Of course that’s not the whole story of jobs under Labour. The public sector expanded too – by 650,000 jobs from 2001 to 2010. Contrast that with the coalition’s record of dropping almost the same number of posts over the last two years.

This fact explains why total employment rose by 1,419,000 in Labour’s last 10 years. In the last two years the total number of people in work has gone up by a more modest 440,000.

Self-employed, temporary and part-time workers 

There are also fears that this big headline rise in private sector employment has masked a fall in the “quality” of the jobs.

Not all of these new posts are permanent, secure jobs with pension rights, holiday pay and so on.

In the last year, the number of employees working full-time has dropped 0.4 per cent and part-time employees have gone up 2.3 per cent. The numbers of self-employed workers, both full- and part-time, has gone up by more than 6 per cent.

Also in the last year, the number of temporary workers has gone up 5 per cent. The number of temps and part-timers who said they had been forced to take work of that nature after failing to find permanent or full-time work have all risen significantly.

The ONS has speculated that this may be the reason why productivity has been falling. GDP has been falling faster than employment since the 2008 crash, a very unusual state of affairs which suggests the average worker is less productive.

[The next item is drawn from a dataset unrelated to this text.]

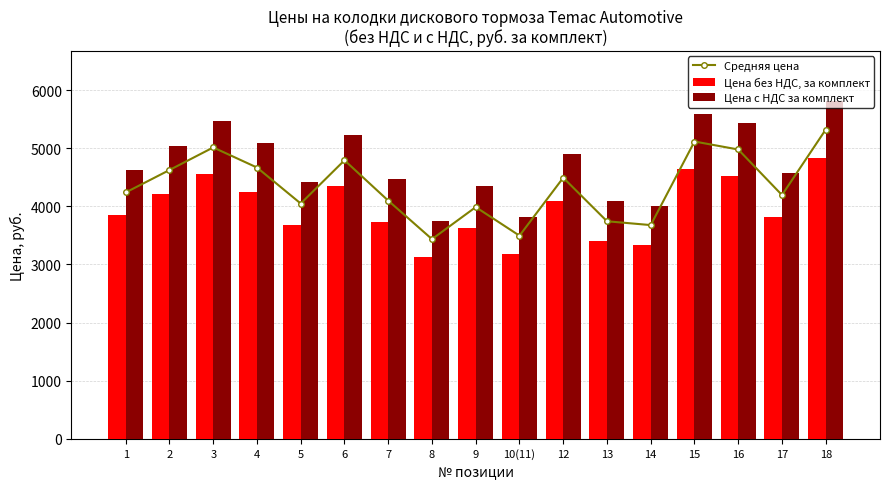

List the labels in order of Цена c НДС за комплект value, largest first.

18, 15, 3, 16, 6, 4, 2, 12, 1, 17, 7, 5, 9, 13, 14, 10(11), 8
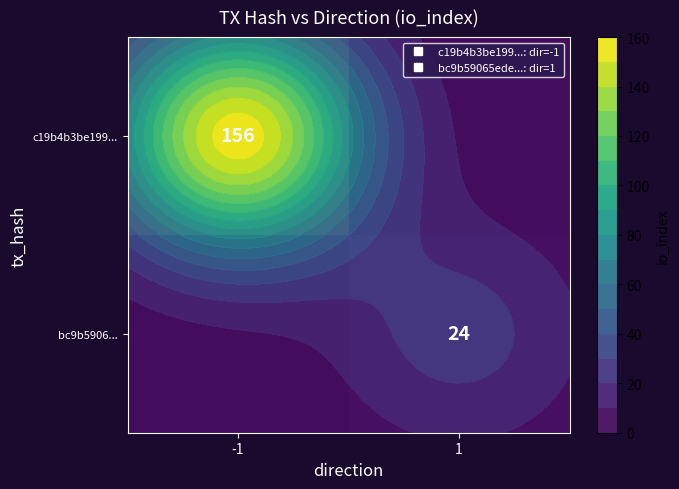

How many values in bc9b5906... are above zero?

1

The statisticians think a move towards self-employed, temporary and part-time work could explain this. So even as the number of jobs rises, the average number of hours worked per job falls, something that could undermine the recovery.

The verdict

Mr Cameron could be technically wrong or right depending on when you start the clock ticking and whether you count out those 196,000 education workers who have suddenly appeared in the private sector figures.

Even if he’s wrong on the details, though, there’s no getting away from the fact that private sector employment has risen to record levels on Mr Cameron’s watch.

And it’s risen as a percentage of the workforce, meaning that Conservative rhetoric about “rebalancing” the economy really does seem to be coming to pass, for better or worse. In 2010 just over 78 per cent of the workforce was private and nearly 22 per cent was public. Now the ratio is closer to 81 per cent private and 19 per cent public.

But we will need to keep a careful eye on the details of the private sector jobs “boom”, particularly the shift towards temporary and part-time jobs, if we want to be sure that the apparent good news on employment will translate into real economic growth.